Code change snippets
.....
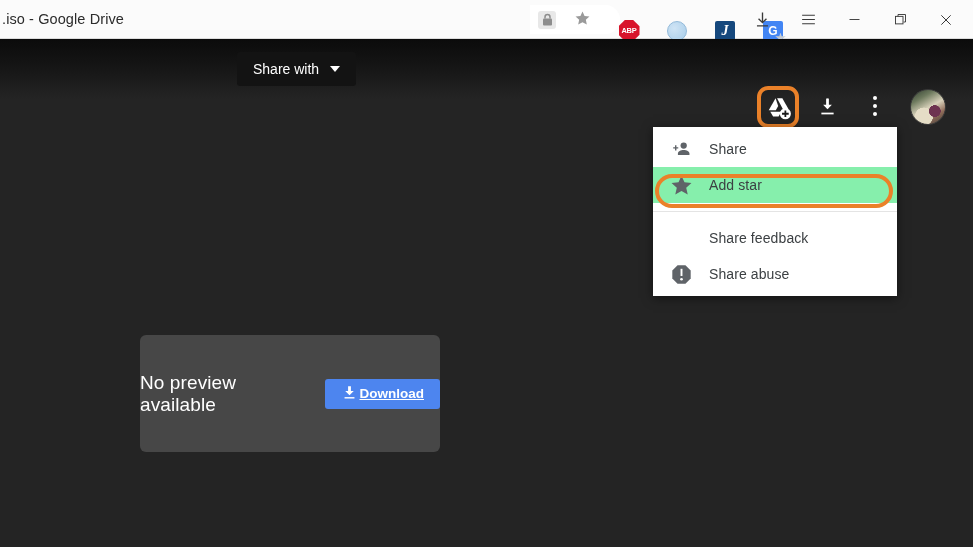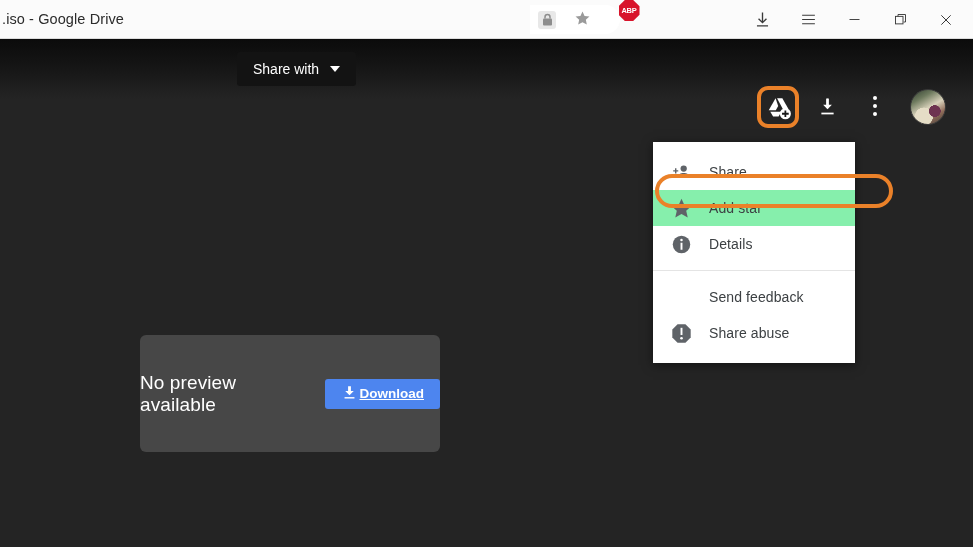--- a/index.html
+++ b/index.html
@@ -40,8 +40,8 @@
   }
   .star-bm { margin-left: 18px; color: #9a9a9a; font-size: 16px; line-height: 1; }
 
-  .ext-row { position: absolute; left: 618px; top: 0; height: 39px;
-             display: flex; align-items: center; gap: 26px; flex-direction: column; }
+  .ext-row { position: absolute; left: 618px; top: 11px; height: 39px;
+             display: flex; align-items: center; gap: 26px; }
   .ext-icon { width: 22px; height: 22px; display:flex; align-items:center; justify-content:center; }
   .abp {
     width: 21px; height: 21px; background: #d8142b;

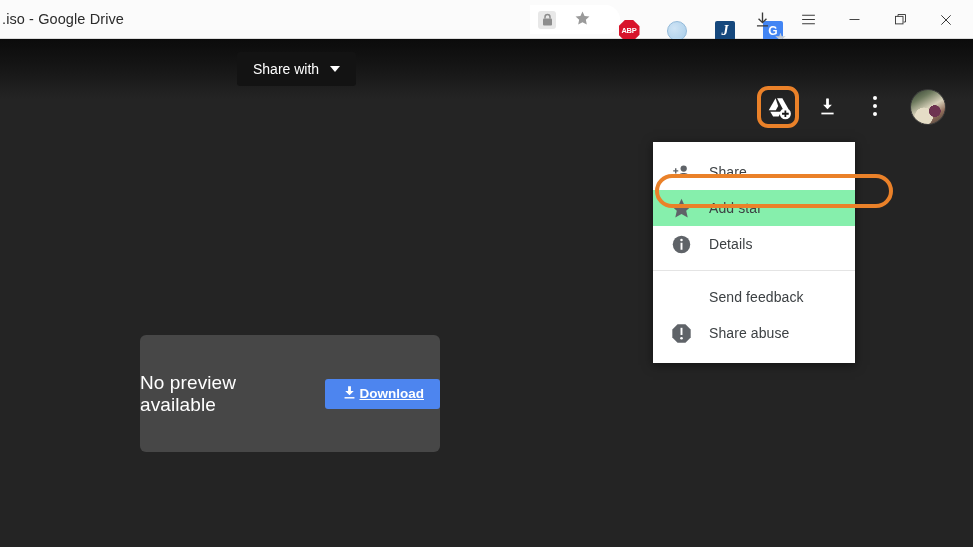--- a/index.html
+++ b/index.html
@@ -147,11 +147,10 @@
   
   .menu {
     position: absolute; left: 653px; top: 88px;
-    width: 202px;
+    width: 244px;
     background: #ffffff;
     box-shadow: 0 2px 10px rgba(0,0,0,.5);
-    padding: 12px 0;
-    margin-top: 15px;
+    padding: 4px 0;
   }
   .menu-item {
     height: 36px;

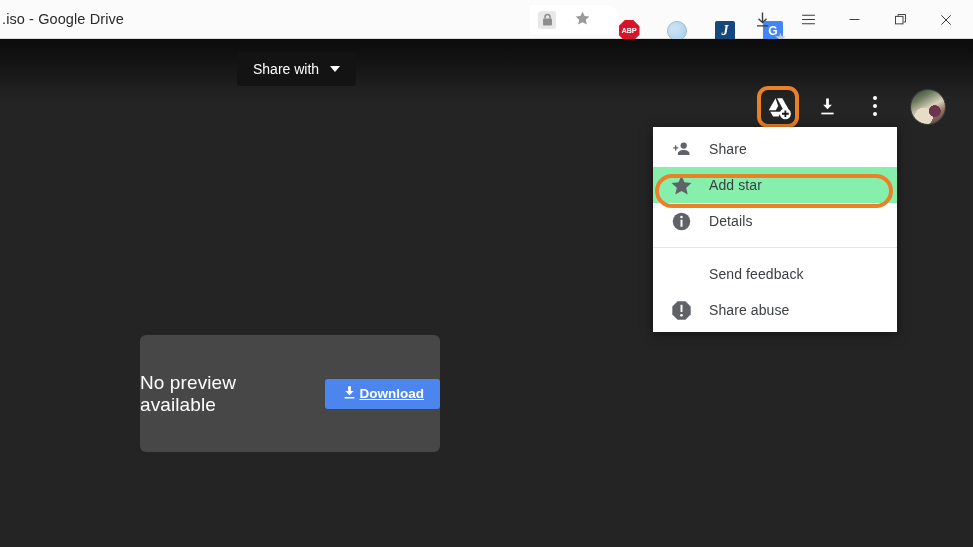--- a/index.html
+++ b/index.html
@@ -322,16 +322,6 @@
       <span class="mi-label">Add star</span>
     </div>
 
-    <div class="menu-item">
-      <span class="mi-icon">
-        <svg width="21" height="21" viewBox="0 0 24 24">
-          <circle cx="12" cy="12" r="10" fill="#5f6368"></circle>
-          <rect x="10.9" y="10" width="2.2" height="8" fill="#ffffff"></rect>
-          <circle cx="12" cy="6.9" r="1.4" fill="#ffffff"></circle>
-        </svg>
-      </span>
-      <span class="mi-label">Details</span>
-    </div>
 
     <div class="menu-sep"></div>
 

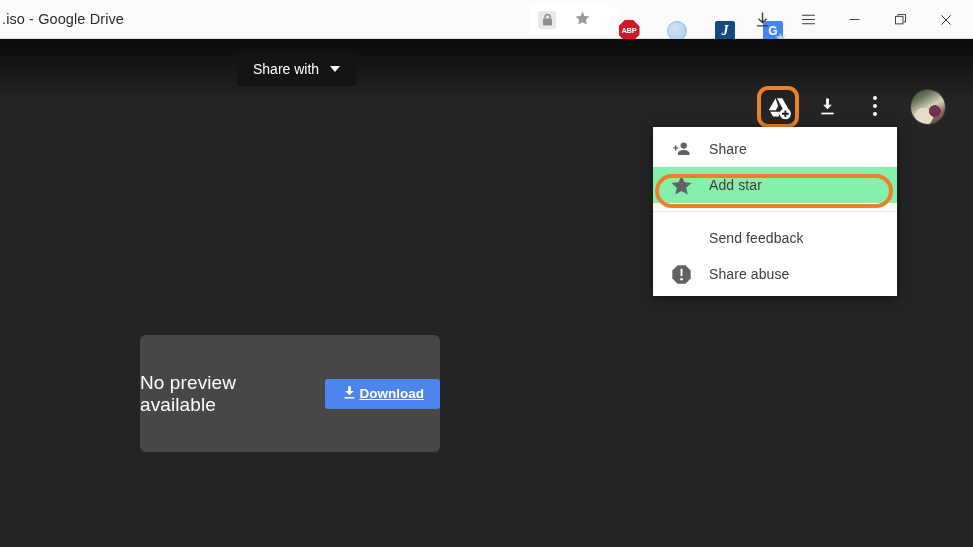--- a/index.html
+++ b/index.html
@@ -327,7 +327,7 @@
 
     <div class="menu-item">
       <span class="mi-icon"></span>
-      <span class="mi-label">Send feedback</span>
+      <span class="mi-label">Share feedback</span>
     </div>
 
     <div class="menu-item">

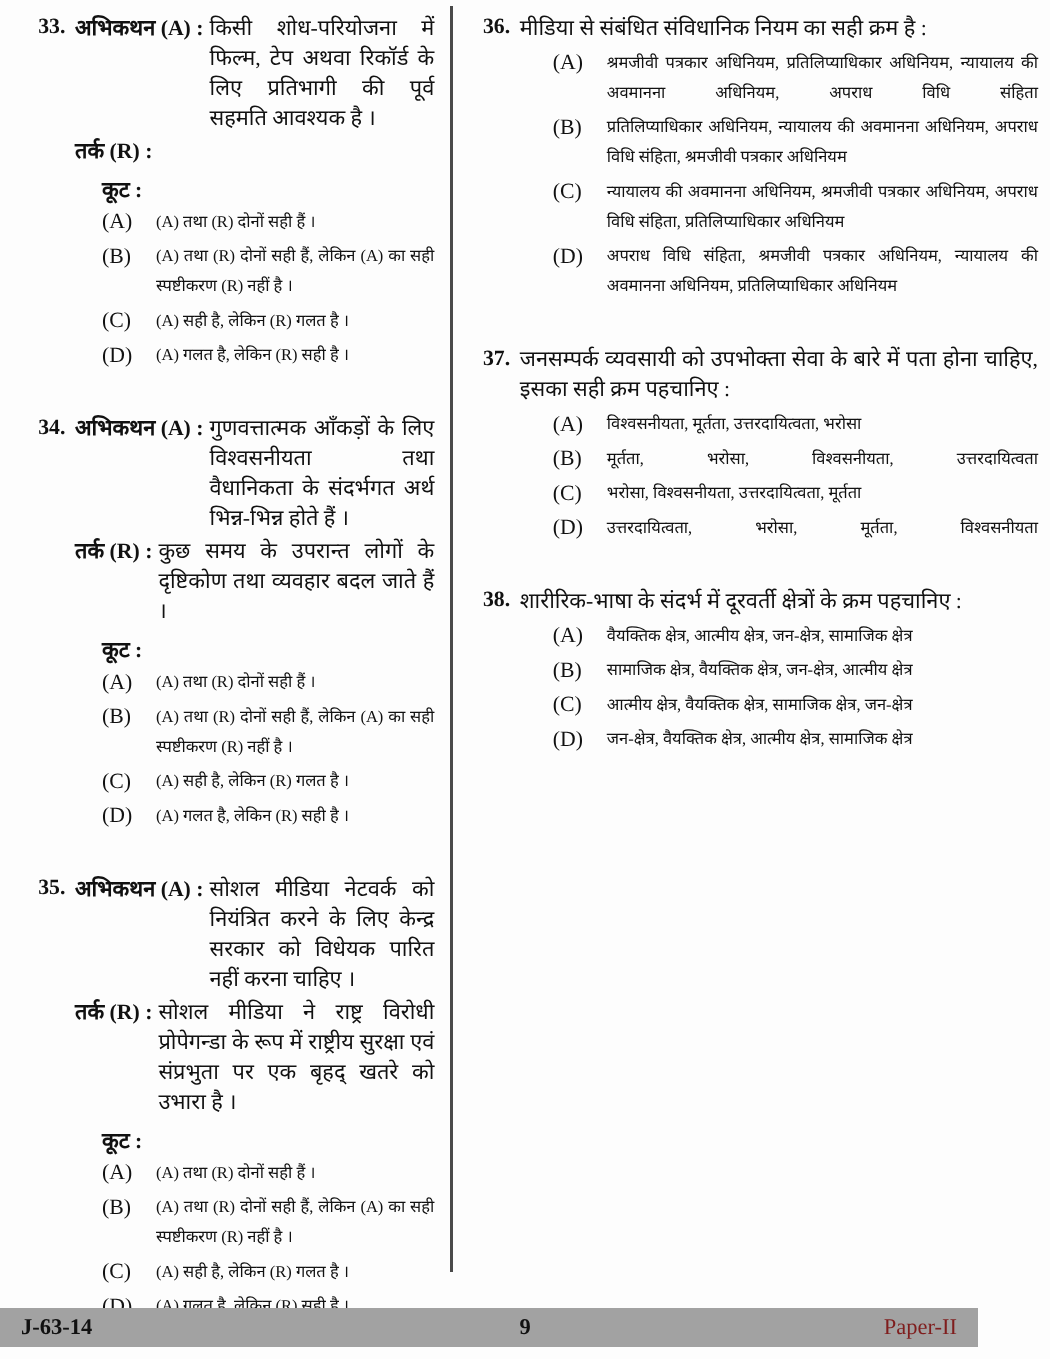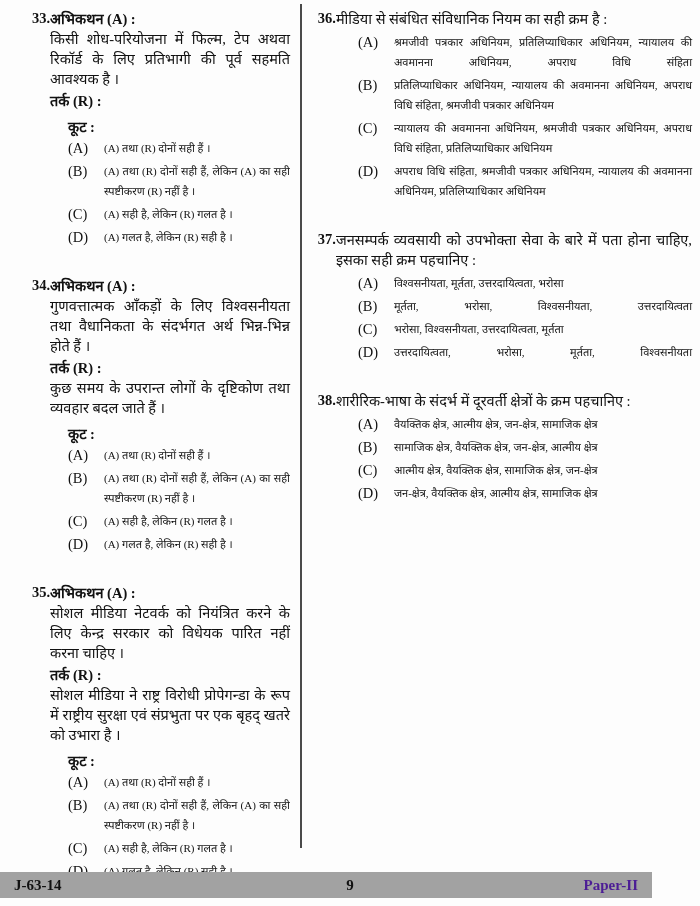--- a/index.html
+++ b/index.html
@@ -71,7 +71,7 @@
     font-weight: bold;
     font-size: 14.5px;
     line-height: 19px;
-    text-align: right;
+    text-align: center;
     padding-left: 3px;
     box-sizing: border-box;
   }

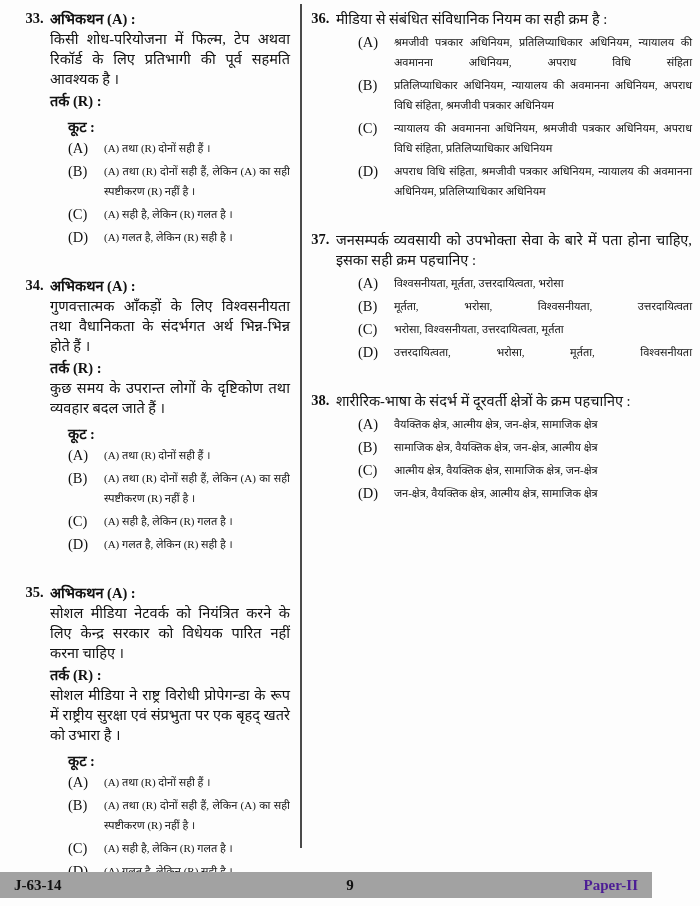--- a/index.html
+++ b/index.html
@@ -83,7 +83,7 @@
   
   .stmt {
     display: flex;
-    flex-direction: column;
+    flex-direction: row;
     align-items: flex-start;
     margin-bottom: 2px;
   }

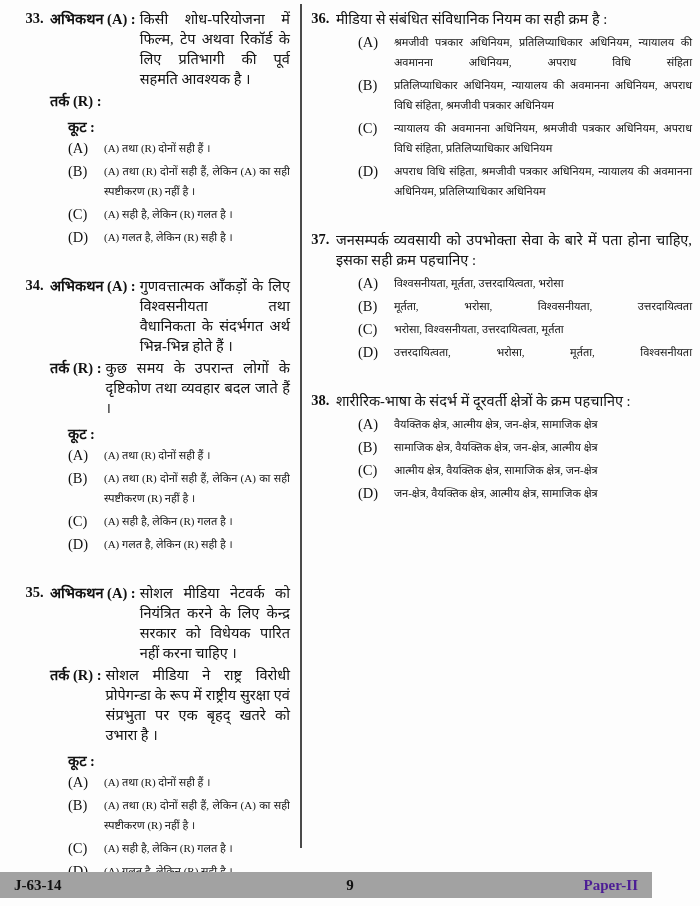--- a/index.html
+++ b/index.html
@@ -55,6 +55,7 @@
   }
   .col-right {
     width: 431px;
+    padding-left: 11px;
     padding-right: 8px;
   }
.....
Task prompt
Copy out the data above to the letter, and keep every picture out of it.

The answer
--- a/index.html
+++ b/index.html
@@ -40,8 +40,8 @@
   }
   .star-bm { margin-left: 18px; color: #9a9a9a; font-size: 16px; line-height: 1; }
 
-  .ext-row { position: absolute; left: 618px; top: 0; height: 39px;
-             display: flex; align-items: center; gap: 26px; flex-direction: column; }
+  .ext-row { position: absolute; left: 618px; top: 11px; height: 39px;
+             display: flex; align-items: center; gap: 26px; }
   .ext-icon { width: 22px; height: 22px; display:flex; align-items:center; justify-content:center; }
   .abp {
     width: 21px; height: 21px; background: #d8142b;

--- a/index.html
+++ b/index.html
@@ -147,11 +147,10 @@
   
   .menu {
     position: absolute; left: 653px; top: 88px;
-    width: 202px;
+    width: 244px;
     background: #ffffff;
     box-shadow: 0 2px 10px rgba(0,0,0,.5);
-    padding: 12px 0;
-    margin-top: 15px;
+    padding: 4px 0;
   }
   .menu-item {
     height: 36px;

--- a/index.html
+++ b/index.html
@@ -322,16 +322,6 @@
       <span class="mi-label">Add star</span>
     </div>
 
-    <div class="menu-item">
-      <span class="mi-icon">
-        <svg width="21" height="21" viewBox="0 0 24 24">
-          <circle cx="12" cy="12" r="10" fill="#5f6368"></circle>
-          <rect x="10.9" y="10" width="2.2" height="8" fill="#ffffff"></rect>
-          <circle cx="12" cy="6.9" r="1.4" fill="#ffffff"></circle>
-        </svg>
-      </span>
-      <span class="mi-label">Details</span>
-    </div>
 
     <div class="menu-sep"></div>
 

--- a/index.html
+++ b/index.html
@@ -327,7 +327,7 @@
 
     <div class="menu-item">
       <span class="mi-icon"></span>
-      <span class="mi-label">Send feedback</span>
+      <span class="mi-label">Share feedback</span>
     </div>
 
     <div class="menu-item">

--- a/index.html
+++ b/index.html
@@ -71,7 +71,7 @@
     font-weight: bold;
     font-size: 14.5px;
     line-height: 19px;
-    text-align: right;
+    text-align: center;
     padding-left: 3px;
     box-sizing: border-box;
   }

--- a/index.html
+++ b/index.html
@@ -83,7 +83,7 @@
   
   .stmt {
     display: flex;
-    flex-direction: column;
+    flex-direction: row;
     align-items: flex-start;
     margin-bottom: 2px;
   }

--- a/index.html
+++ b/index.html
@@ -55,6 +55,7 @@
   }
   .col-right {
     width: 431px;
+    padding-left: 11px;
     padding-right: 8px;
   }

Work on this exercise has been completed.